Oubliez Terminator, La Matrice, ou toute autre oeuvre de science-fiction se déroulant dans un futur dystopique où les robots ont asservi l’humanité: la plupart des gens s’inquiètent d’abord des risques courants liés à l’intelligence artificielle, avant de penser à des scénarios hypothétiques et lointains.
Voilà du moins ce que révèle une nouvelle étude de l’Université de Zurich. Il existerait donc des distinctions claires entre des scénarios abstraits et des problèmes tangibles et spécifiques; ces derniers seraient ainsi pris très au sérieux.
Comme le rappellent les auteurs des travaux, « il existe un large consensus voulant que l’IA est associée à des risques », mais il existe ainsi des différences dans la façon dont ces risques sont conçus et priorisés.
D’un côté, il y aurait donc cette perception, largement répandue, selon laquelle l’intelligence artificielle menace à terme la survie de l’humanité.
De l’autre, la façon dont l’IA amplifie dès maintenant les préjudices sociaux, ou encore contribue à la désinformation. Et une partie de la population irait même jusqu’à penser que le fait de mettre de l’avant les « risques existentiels », aussi dramatiques soient-ils, détournerait l’attention des problèmes actuels, plus urgents, que l’IA cause déjà.
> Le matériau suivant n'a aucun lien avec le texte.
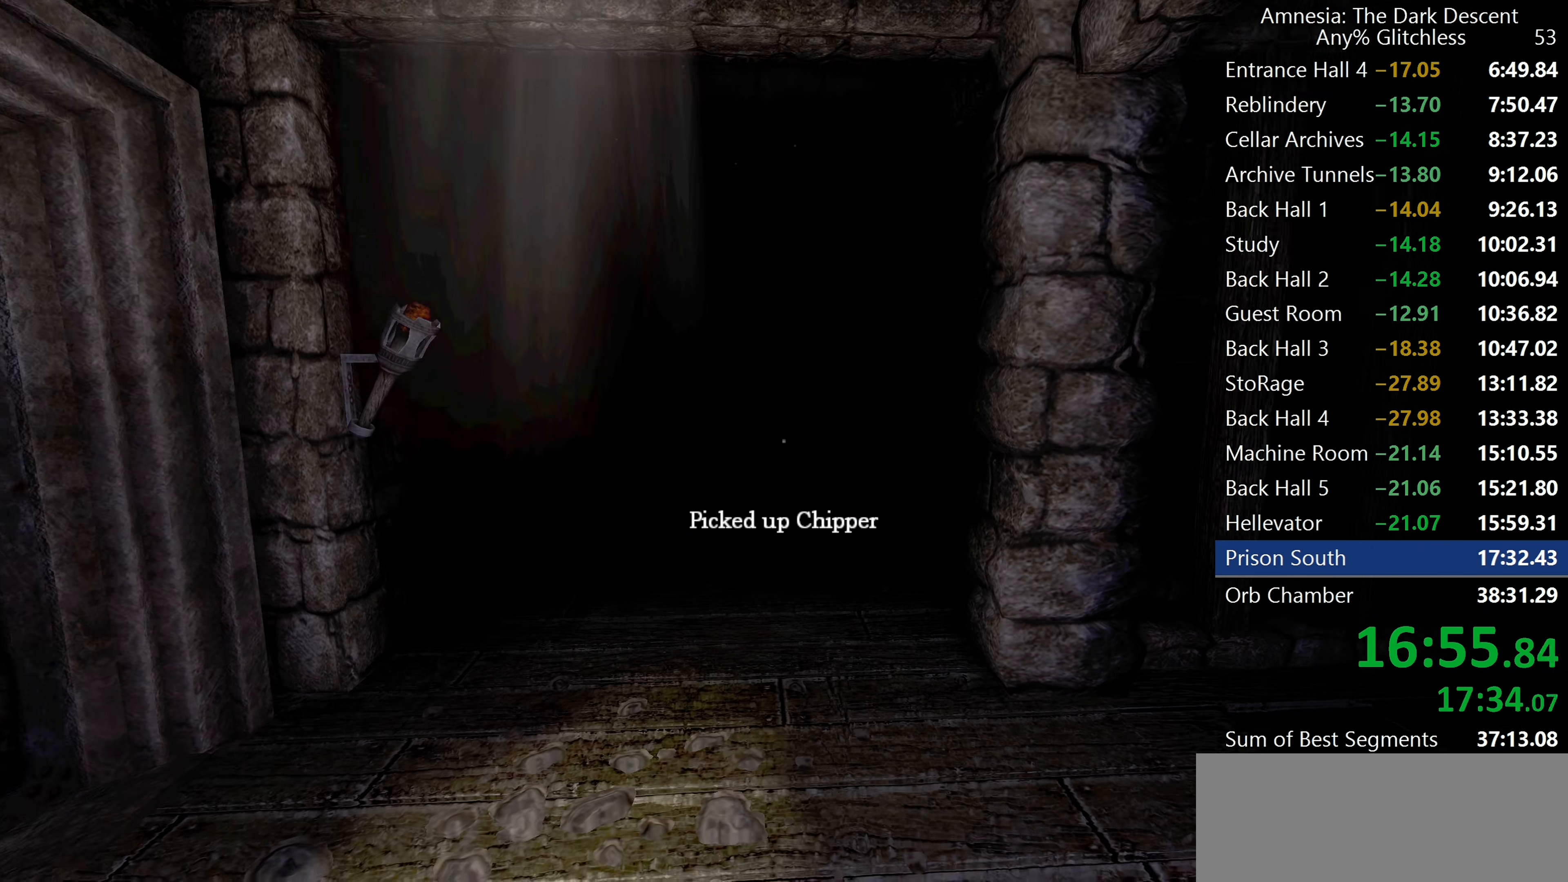
{"keys": ["shift", "w"], "mouse": [], "events": [[133, "mouse_wheel_down", "up"]]}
Pour examiner ces points de vue, une équipe de politologues de l’Université de Zurich a mené trois vastes enquêtes en ligne, qui ont rassemblé plus de 10 000 participants aux États-Unis et au Royaume-Uni. Les conclusions sont publiées dans Proceedings of the National Academy of Sciences.
Certains participants ont lu une série de grands titres dépeignant l’IA comme représentant un risque catastrophique. D’autres ont plutôt lu des titres à propos de menaces courantes, comme la discrimination ou la désinformation, alors que l’on a fourni, à un troisième groupe, des manchettes concernant des avantages potentiels de l’IA.
Inquiétudes actuelles
« Nos conclusions démontrent que les participants sont bien plus inquiets par rapport aux risques représentés en ce moment par l’IA, comparativement aux dangers futurs », mentionne le professeur Fabrizio Gilardi.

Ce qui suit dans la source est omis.